A monument in his honor (see feature photo) sits on Nyesville Road in Parke County, just up the street from Beiler’s of Nyesville, an Amish run greenhouse and bakery that produced the only commerce I witnessed in the area.  My first stop on a Saturday a couple weeks ago was simply to see the monument, take a few photos and see what was left of Nyesville.

I took my photos, but I was told at Beiler’s that Nyesville was a ghost town that no longer existed.  Satisfied with the answer, I had paid my respects, and moved on to my next destination, another monument honoring Brown that was recently installed at the corner of 7th Street and Cherry in Terre Haute, Indiana.  On the edge of the Indiana State University campus, the location formerly included a gas station Brown ran after his baseball career ended.

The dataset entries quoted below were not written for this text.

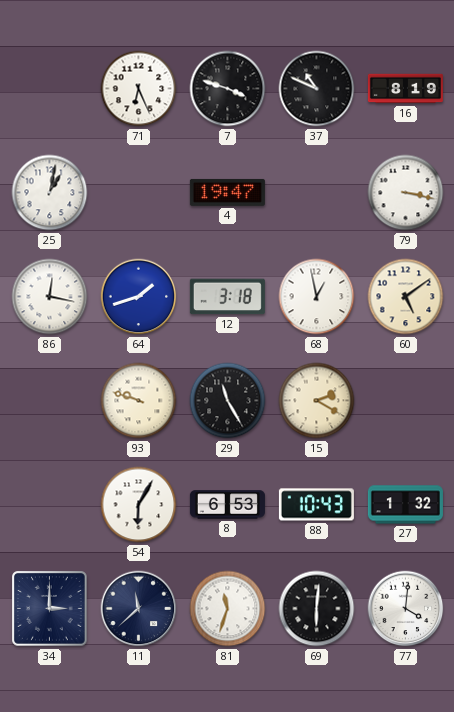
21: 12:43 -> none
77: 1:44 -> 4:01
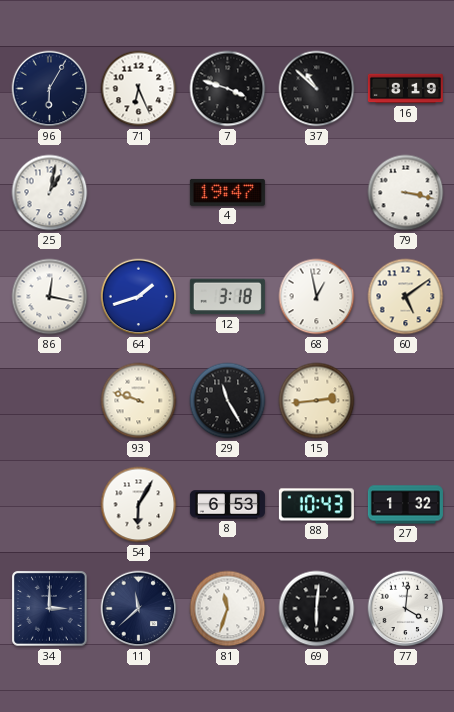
96: none -> 6:05
37: 10:49 -> 10:52
15: 2:20 -> 2:44
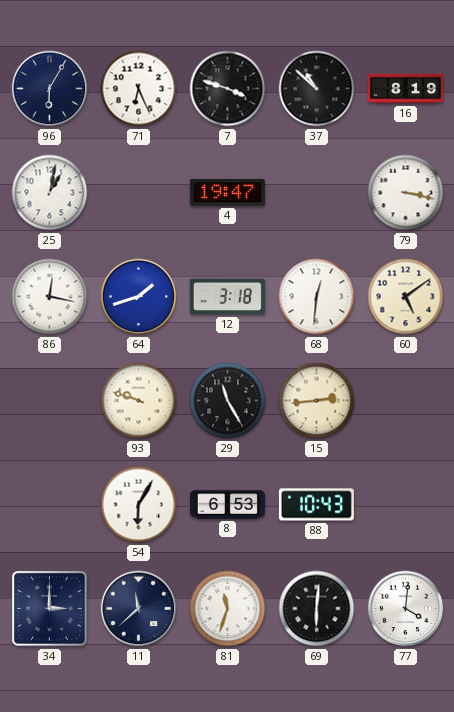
68: 12:58 -> 12:31
27: 1:32 -> none
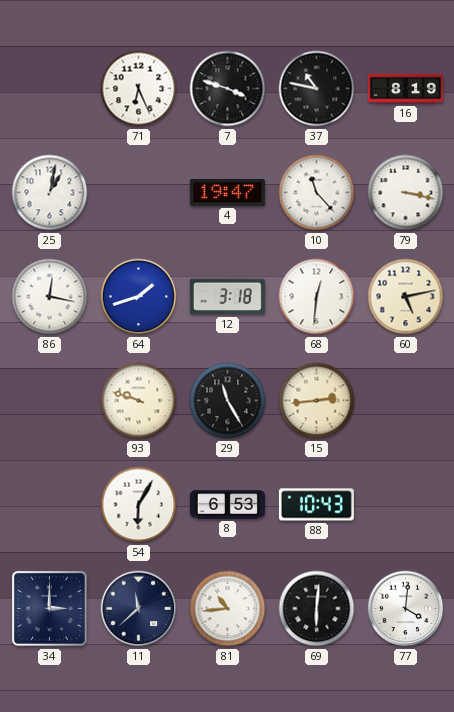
96: 6:05 -> none
37: 10:52 -> 10:47
10: none -> 11:23
60: 5:09 -> 5:13
81: 11:33 -> 10:44
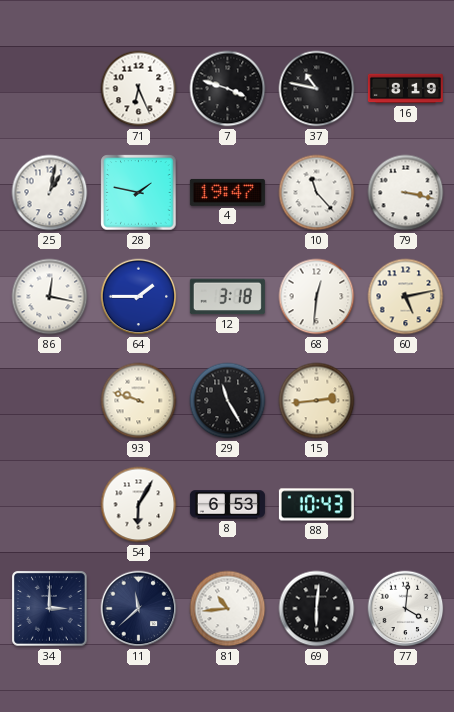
28: none -> 1:47
64: 1:42 -> 1:45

This really should have been the end of it.  However, reading about Brown’s Nyesville site online a few days later, I noted there was a “visitor’s journal” in a mailbox at the site.  Failing to sign it (I ignored the mailbox not realizing its purpose on the original visit); I headed back the next weekend to check out the journal and do a little further research on Nyesville.  To my good fortune, my visit this day happened to coincide with a “Nyesville Reunion,” a collection of former residents that were returning to the former town to reminisce and talk about earlier times.

At Brown’s monument was none other that 93-year-old Merrill Sneath, a former resident of the area.  A little frail and hearing impaired, he kindly told me about the one-room schoolhouse that previously sat on this location (and the existing house that was rebuilt in its likeness), and encouraged me to visit the “large oak” down the street.  A stately looking tree, it housed an additional monument that touted the former location of a local coal company, originally established in the middle 1800’s.

Back to the notebook, it wasn’t anything remarkable, bearing signatures of visitors from New York to Los Gatos, California on a legal pad inside a binder.  Occasionally,  someone apparently tears the pages off the pad and places them inside vinyl page protectors.  The visitors are predominantly Cubs fans (why else would you travel to a town that no longer exists), but there is the random Cardinal fan that fed their desire to litter the notebook (as if the Cardinals’ five World Series championships since the last Cubs appearance in 1945 isn’t kicking enough dirt in the face of loyal Cub fans).

Although they are the team I follow closest and cheer for today, I admit I’m not a lifelong Cub fan.  Growing up in Iowa I would see them on television occasionally, but my early days were spent cheering for Boog Powell and the Baltimore Orioles, World Series contenders in my fan formative years from 1969-71, including the World Championship in 1970.

Now living in central Illinois, I’ve adopted the Cubs and come to appreciate their ongoing disappointment, witnessing first hand the agony lifelong Cub fans endure on an annual basis.  I thought a drive to see Brown’s birthplace might add some positive karma to another struggling Cubs season, and give me something to write about.

Sadly, a Hall of Fame Cubs pitcher can’t even get respect in his home town, a town that no longer exists.  The sign by Beiler’s, presumably made by some official government entity in the area, notes the monument is “1/2 half mile ahead on left.”  On the sign, Mordecai Peter Centennial “Three Finger” Brown’s first name is spelled wrong.